__Exercise objective__
Copy the following data exactly and drop the pictures.
++++ Data supplied ++++
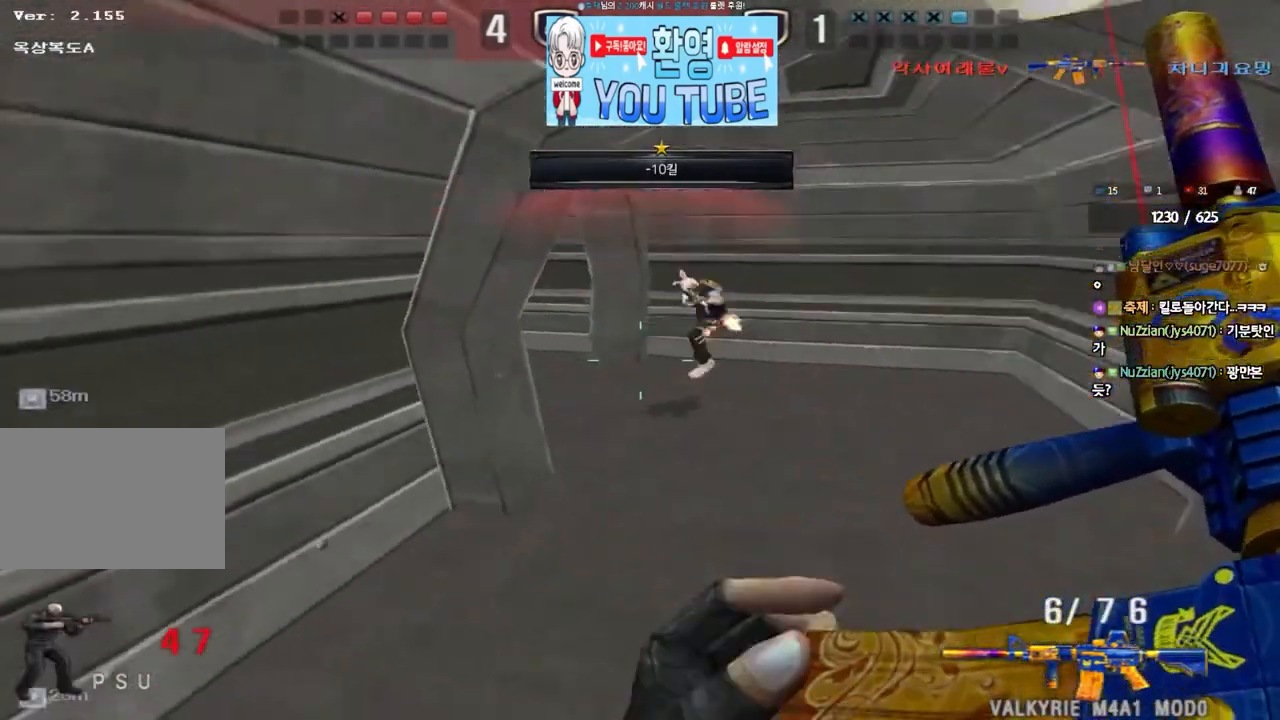
{"keys": ["a", "s"], "events": [[17, "d", "down"], [17, "w", "down"], [333, "ctrl", "down"], [350, "d", "up"], [350, "w", "up"], [383, "space", "down"], [433, "a", "down"], [433, "s", "down"], [467, "ctrl", "up"], [467, "space", "up"]]}
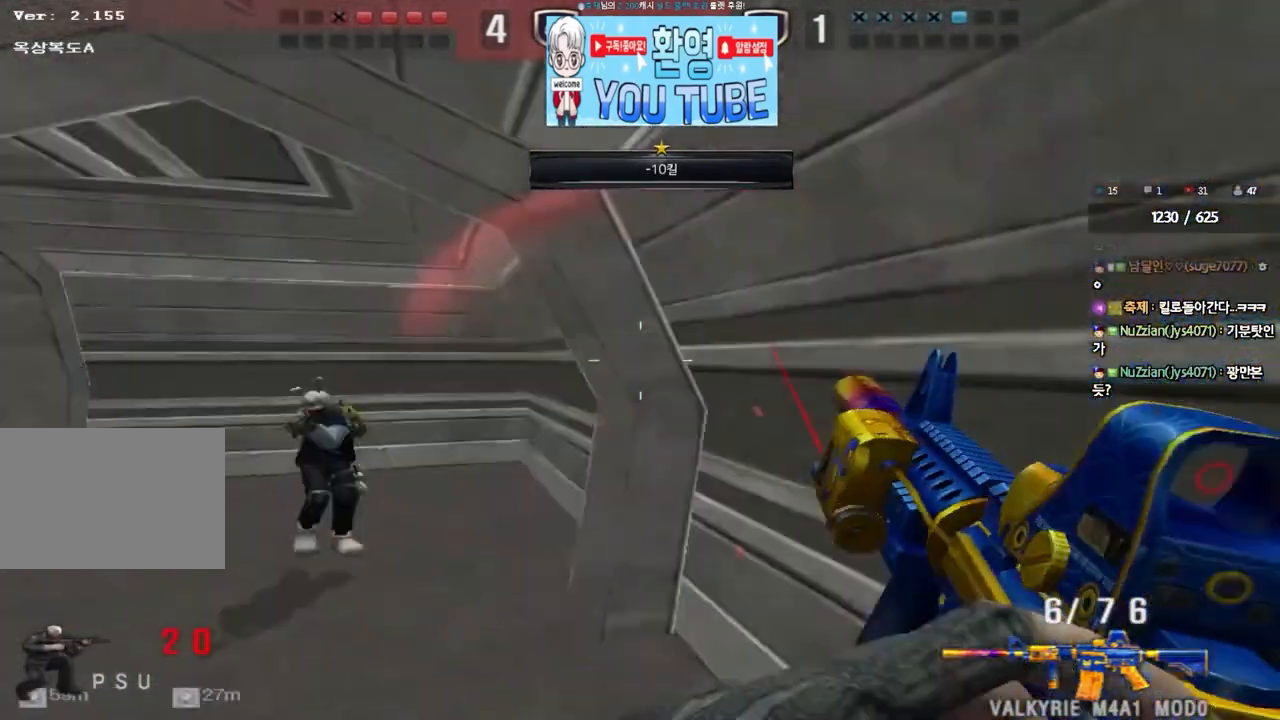
{"keys": ["d", "s"], "events": [[67, "ctrl", "down"], [183, "ctrl", "up"], [217, "a", "up"], [233, "d", "down"], [267, "ctrl", "down"], [383, "ctrl", "up"]]}
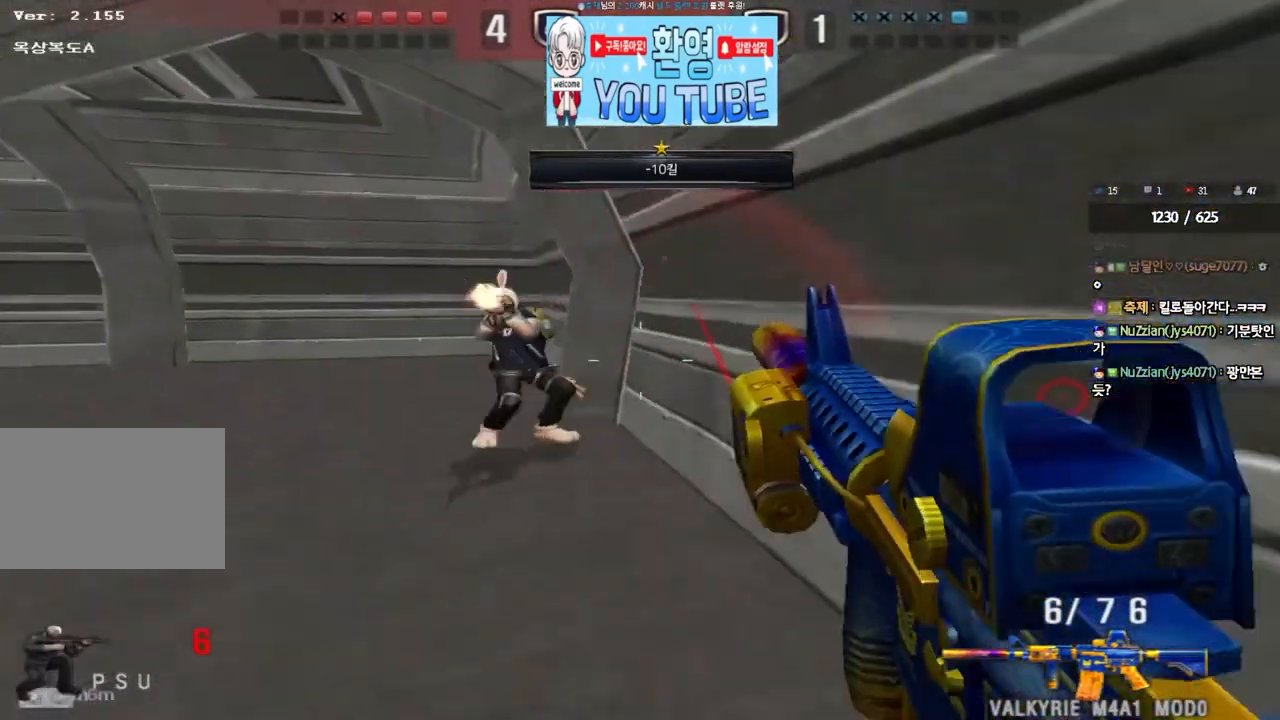
{"keys": [], "events": [[83, "ctrl", "down"], [100, "d", "up"], [100, "s", "up"], [117, "space", "down"], [167, "a", "down"], [167, "s", "down"], [200, "space", "up"], [217, "ctrl", "up"], [300, "ctrl", "down"], [433, "a", "up"], [433, "s", "up"], [450, "ctrl", "up"]]}
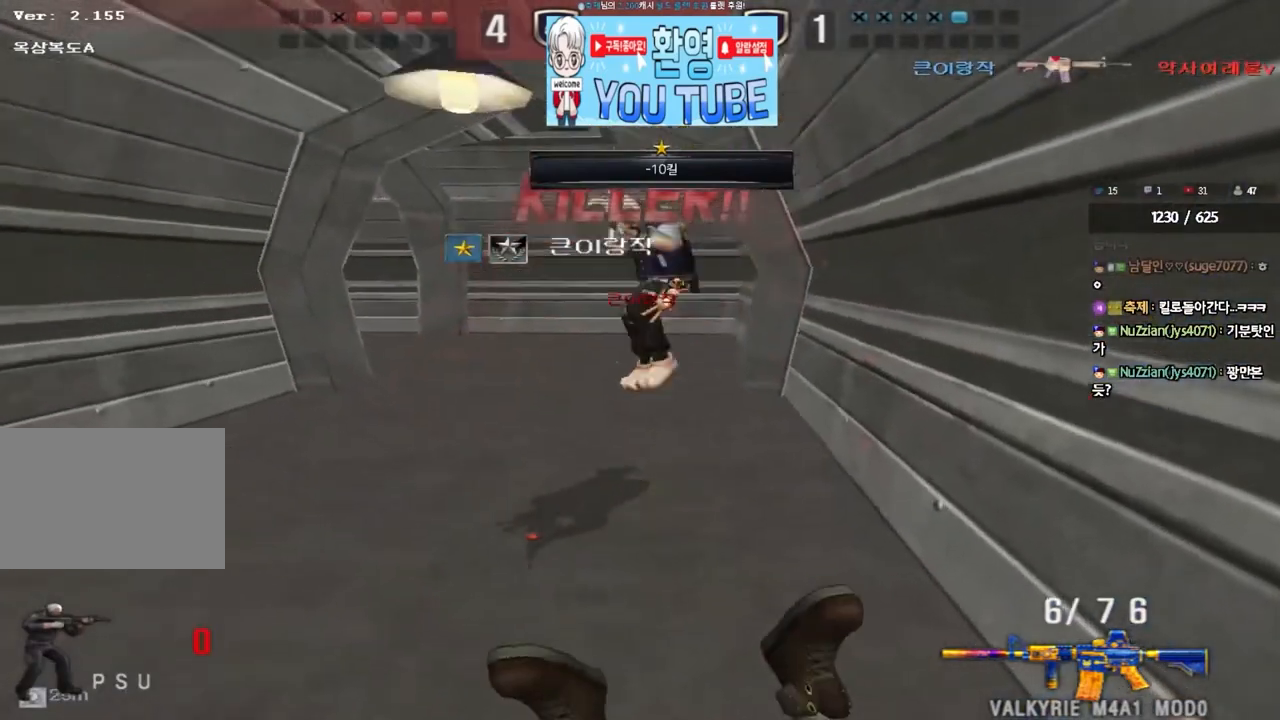
{"keys": [], "events": []}
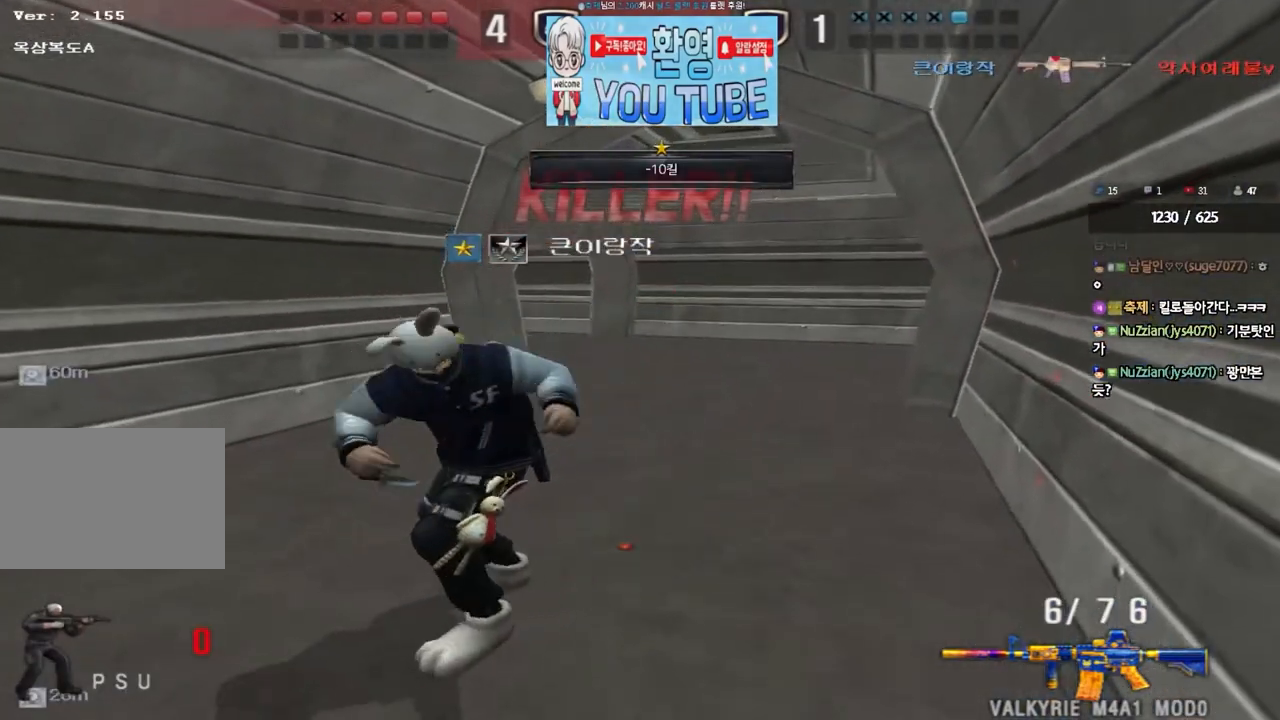
{"keys": [], "events": []}
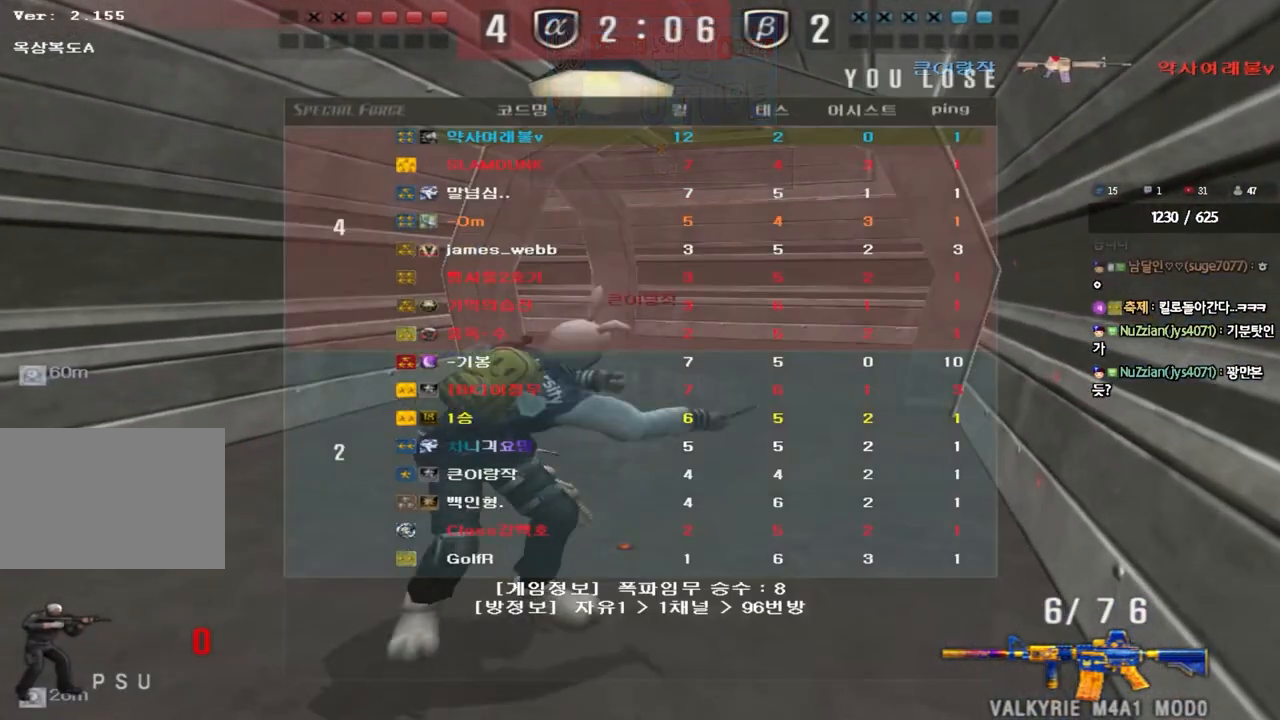
{"keys": [], "events": []}
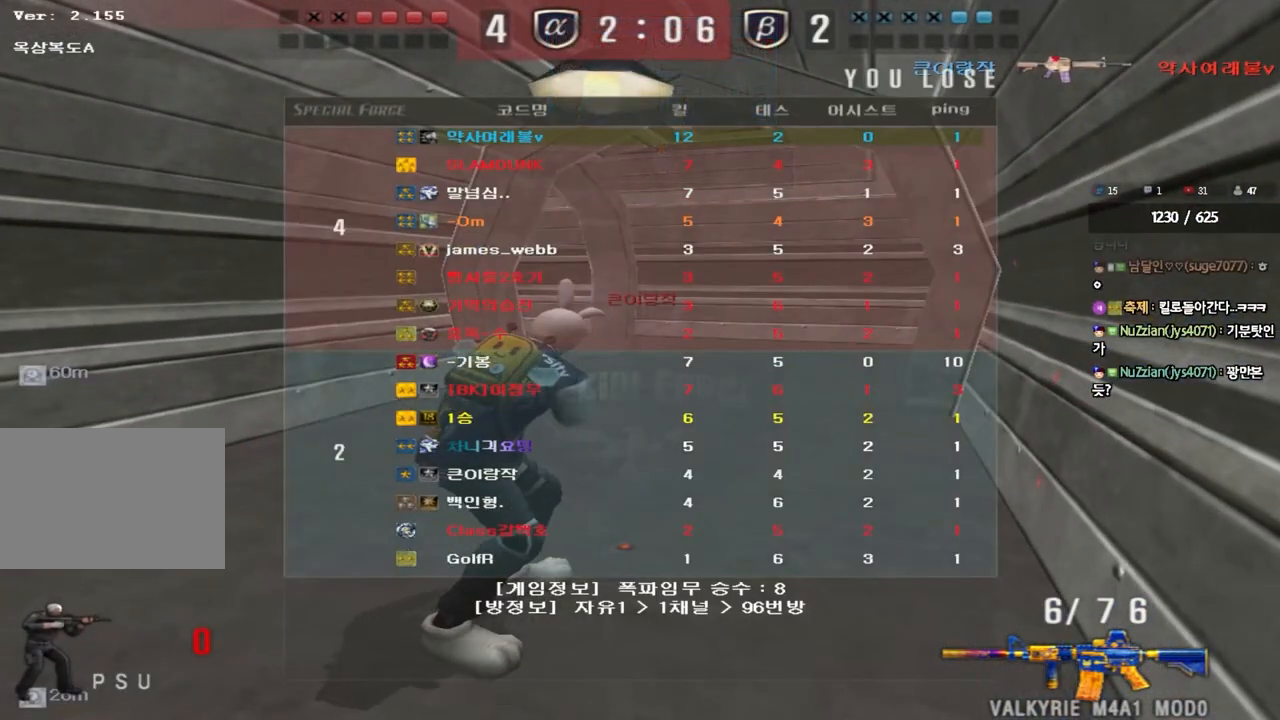
{"keys": [], "events": []}
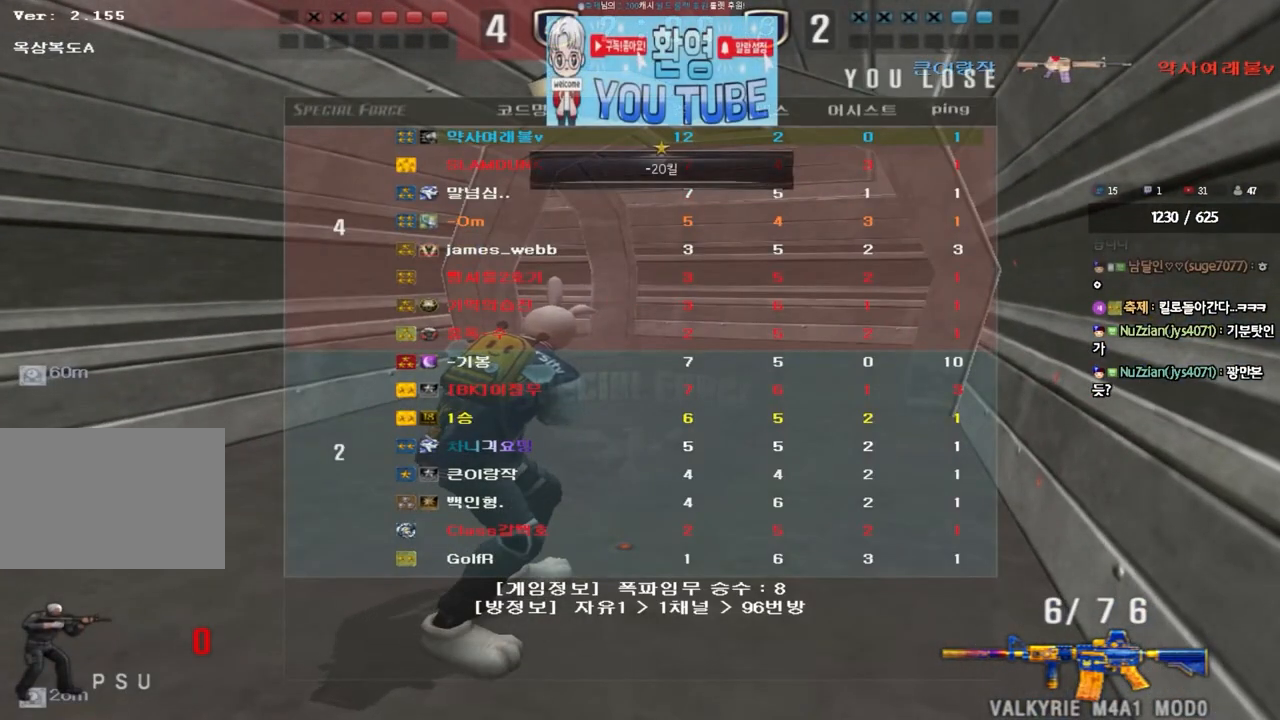
{"keys": [], "events": []}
++++
__Reply to the task__
{"keys": ["a", "s"], "events": [[17, "d", "down"], [17, "w", "down"], [333, "ctrl", "down"], [350, "d", "up"], [350, "w", "up"], [383, "space", "down"], [433, "a", "down"], [433, "s", "down"], [467, "ctrl", "up"], [467, "space", "up"]]}
{"keys": ["d", "s"], "events": [[67, "ctrl", "down"], [183, "ctrl", "up"], [217, "a", "up"], [233, "d", "down"], [267, "ctrl", "down"], [383, "ctrl", "up"]]}
{"keys": [], "events": [[83, "ctrl", "down"], [100, "d", "up"], [100, "s", "up"], [117, "space", "down"], [167, "a", "down"], [167, "s", "down"], [200, "space", "up"], [217, "ctrl", "up"], [300, "ctrl", "down"], [433, "a", "up"], [433, "s", "up"], [450, "ctrl", "up"]]}
{"keys": [], "events": []}
{"keys": [], "events": []}
{"keys": [], "events": []}
{"keys": [], "events": []}
{"keys": [], "events": []}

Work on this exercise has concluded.